┌─ TEXTE CHOISI

Le corps que l’on encense
ou celui que l’on cache,
le corps qui fait peur
ou celui qui fait jouir…
Mais où donc est l’esprit ?

Je ne plaiderai ici ni l’unité du corps et de l’esprit, ni la supériorité de l’un ou de l’autre, ni leur harmonie, mais plutôt la nécessité et la reconnaissance des deux.

L’on a beaucoup trop tendance à confondre l’harmonie avec la consonance. C’est méconnaître la musique. L’harmonie musicale est l’agencement de dissonances et de consonances, d’accords divergents et convergents, qui, en harmonie classique, évoluent vers la résolution, en général consonante. Mais cette résolution signifie la fin de l’œuvre, l’aboutissement au silence. Autrement dit, faire de la consonance le principe premier de l’harmonie, c’est mettre la fin avant le commencement, c’est viser une fixité, c’est-à-dire la mort.

└─
┌─ EXTRAITS DES LIGNES

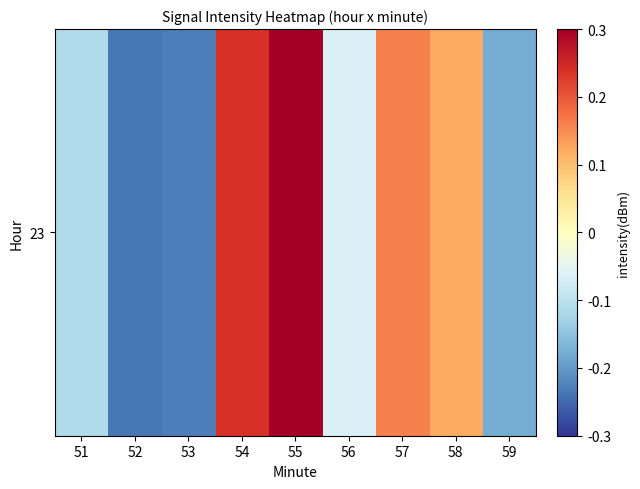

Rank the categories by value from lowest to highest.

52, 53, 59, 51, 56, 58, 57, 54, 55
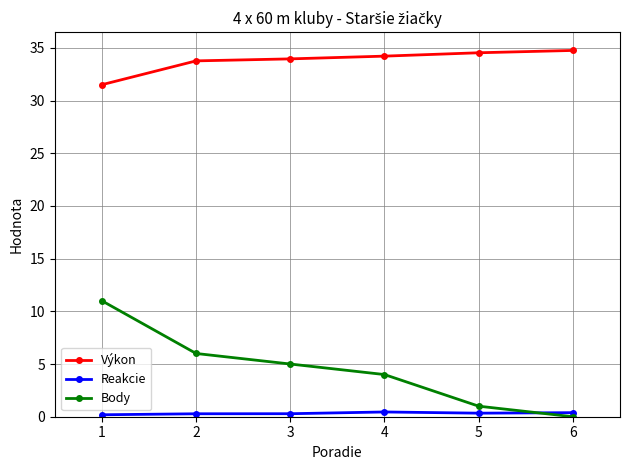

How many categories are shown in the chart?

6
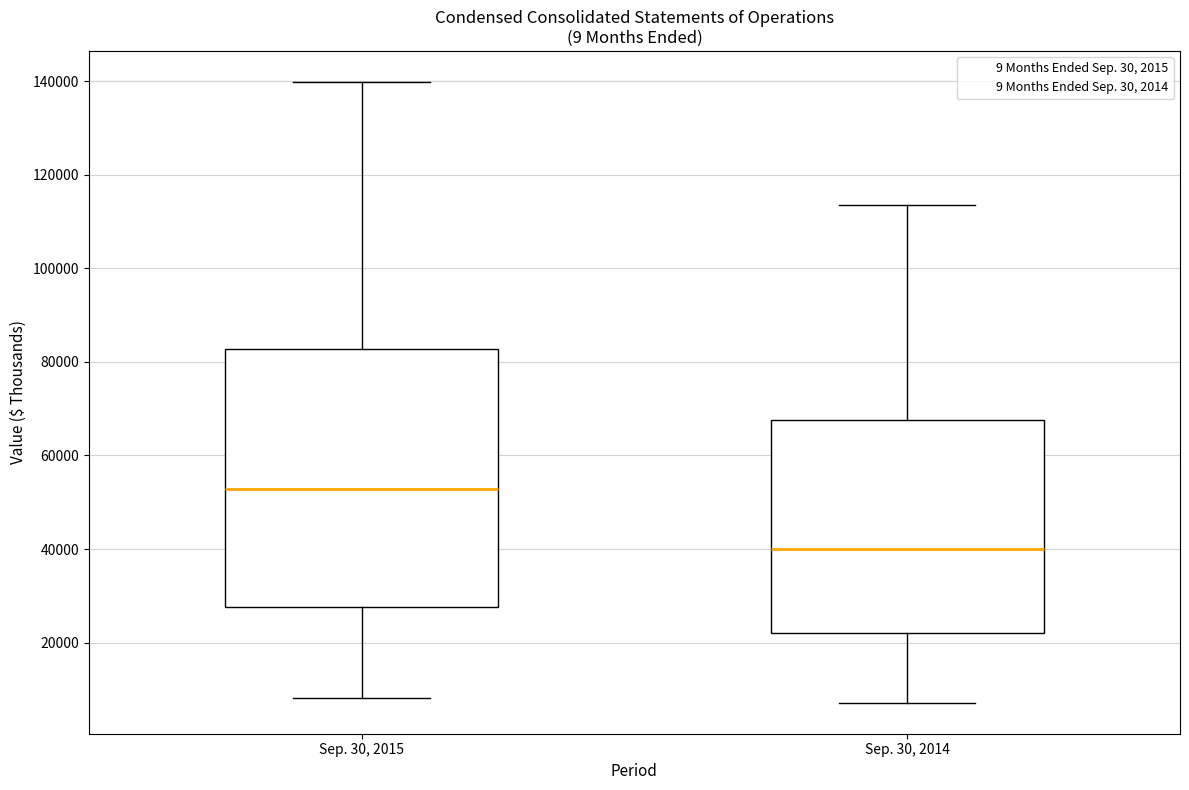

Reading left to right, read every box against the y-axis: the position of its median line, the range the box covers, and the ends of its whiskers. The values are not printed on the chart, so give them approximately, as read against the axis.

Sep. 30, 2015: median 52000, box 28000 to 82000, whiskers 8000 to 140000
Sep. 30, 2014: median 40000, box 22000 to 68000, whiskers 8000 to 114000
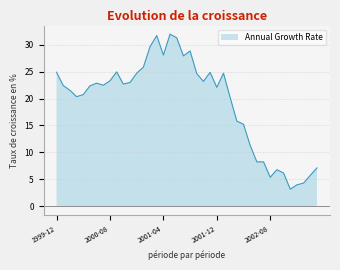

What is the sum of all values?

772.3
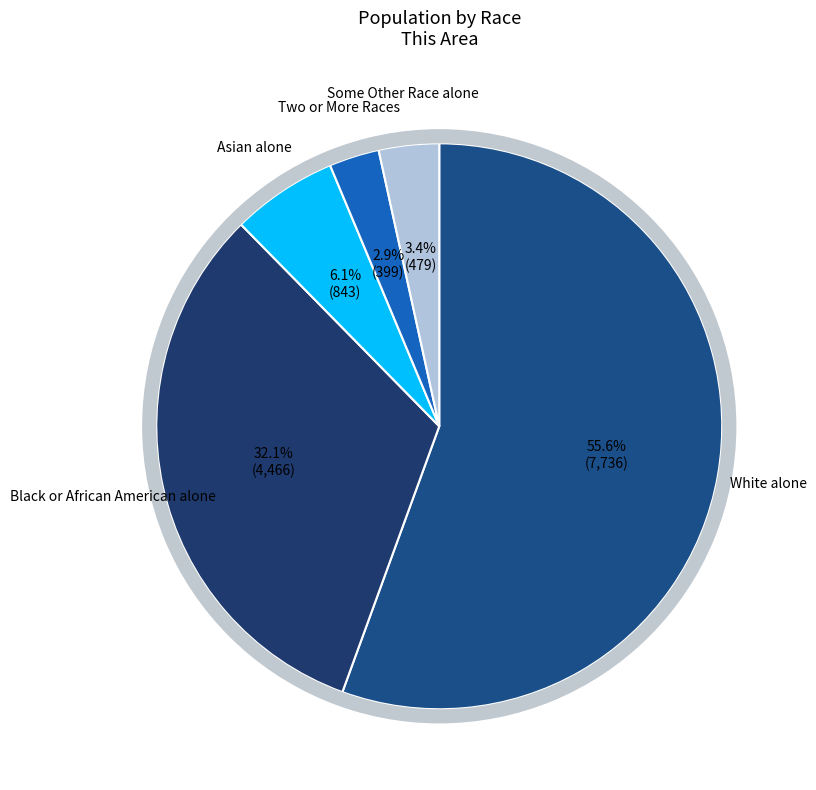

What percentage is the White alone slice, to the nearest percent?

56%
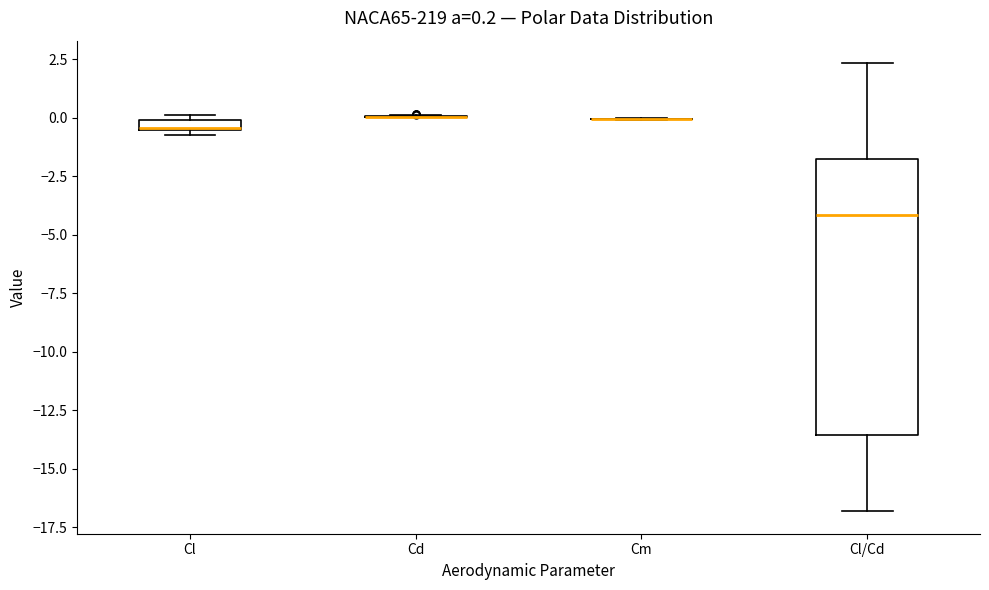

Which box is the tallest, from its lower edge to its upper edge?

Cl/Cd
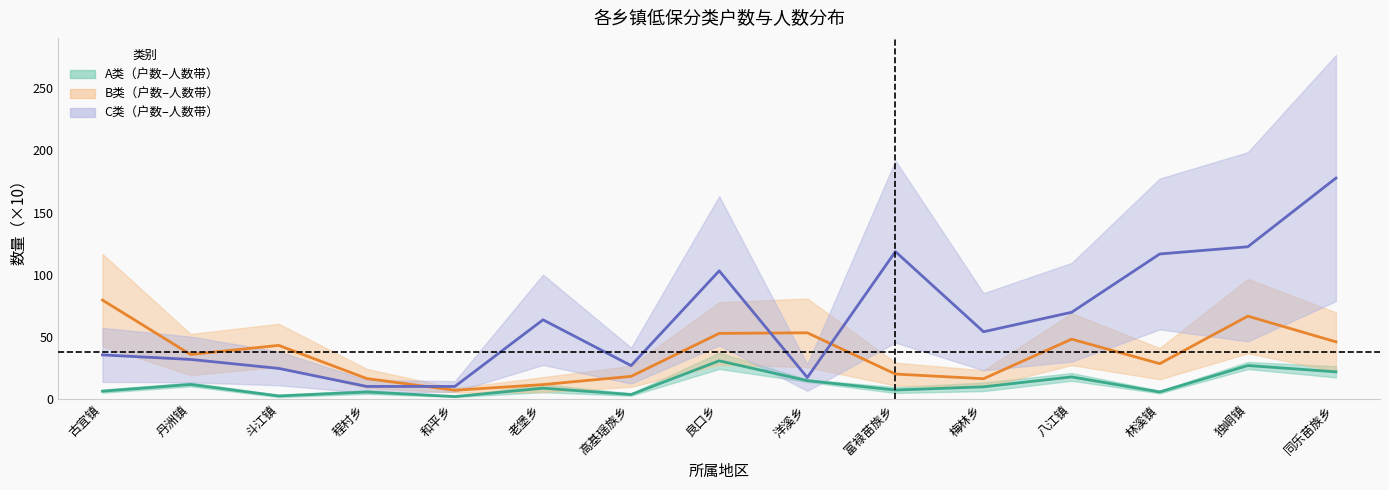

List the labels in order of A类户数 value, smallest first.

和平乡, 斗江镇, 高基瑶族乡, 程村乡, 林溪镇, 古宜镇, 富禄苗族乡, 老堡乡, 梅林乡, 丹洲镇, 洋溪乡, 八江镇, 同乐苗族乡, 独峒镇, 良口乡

└─
┌─ EXTRAITS DES LIGNES

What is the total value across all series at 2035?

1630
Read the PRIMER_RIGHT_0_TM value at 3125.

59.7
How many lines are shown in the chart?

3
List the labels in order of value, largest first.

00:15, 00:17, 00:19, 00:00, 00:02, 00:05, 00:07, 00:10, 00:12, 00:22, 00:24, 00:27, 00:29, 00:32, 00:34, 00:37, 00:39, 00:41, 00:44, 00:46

└─

## [À FAIRE]
Pouvez-vous recopier à l'identique le passage du texte sur le corps et l'esprit qui commence aux mots « L’on a beaucoup » et s'arrête après « c’est-à-dire la mort. » ?

## [RÉPONSE RÉDIGÉE]
L’on a beaucoup trop tendance à confondre l’harmonie avec la consonance. C’est méconnaître la musique. L’harmonie musicale est l’agencement de dissonances et de consonances, d’accords divergents et convergents, qui, en harmonie classique, évoluent vers la résolution, en général consonante. Mais cette résolution signifie la fin de l’œuvre, l’aboutissement au silence. Autrement dit, faire de la consonance le principe premier de l’harmonie, c’est mettre la fin avant le commencement, c’est viser une fixité, c’est-à-dire la mort.